- _Problem requirements_
Copy out the text of the rows below, substituting "in Salento" for every "di Lecce" and changing nothing else. Leave the pictures out.
◇ ◇ ◇ ◇ ◇
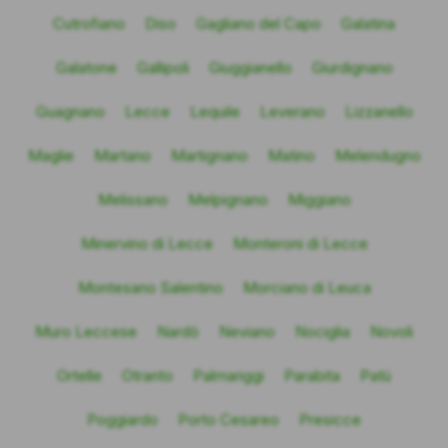
Cutrofiano
Diso
Gagliano del Capo
Galatina
Galatone
Gallipoli
Giuggianello
Giurdignano
Guagnano
Lecce
Lequile
Leverano
Lizzanello
Maglie
Martano
Martignano
Matino
Melendugno
Melissano
Melpignano
Miggiano
Minervino di Lecce
Monteroni di Lecce
Montesano Salentino
Morciano di Leuca
Muro Leccese
Nardò
Neviano
Nociglia
Novoli
Ortelle
Otranto
Palmariggi
Parabita
Patù
Poggiardo
Porto Cesareo
Presicce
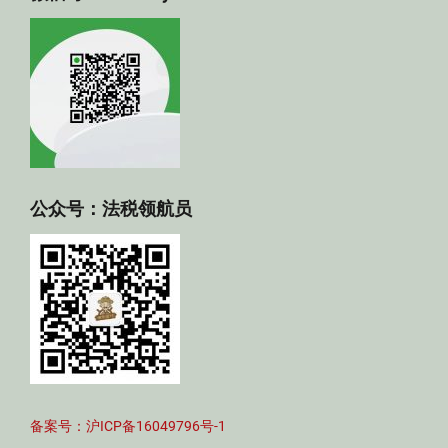
公众号：法税领航员
备案号：沪ICP备16049796号-1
◇ ◇ ◇ ◇ ◇
- _Exercise result_
Cutrofiano
Diso
Gagliano del Capo
Galatina
Galatone
Gallipoli
Giuggianello
Giurdignano
Guagnano
Lecce
Lequile
Leverano
Lizzanello
Maglie
Martano
Martignano
Matino
Melendugno
Melissano
Melpignano
Miggiano
Minervino in Salento
Monteroni in Salento
Montesano Salentino
Morciano di Leuca
Muro Leccese
Nardò
Neviano
Nociglia
Novoli
Ortelle
Otranto
Palmariggi
Parabita
Patù
Poggiardo
Porto Cesareo
Presicce
公众号：法税领航员
备案号：沪ICP备16049796号-1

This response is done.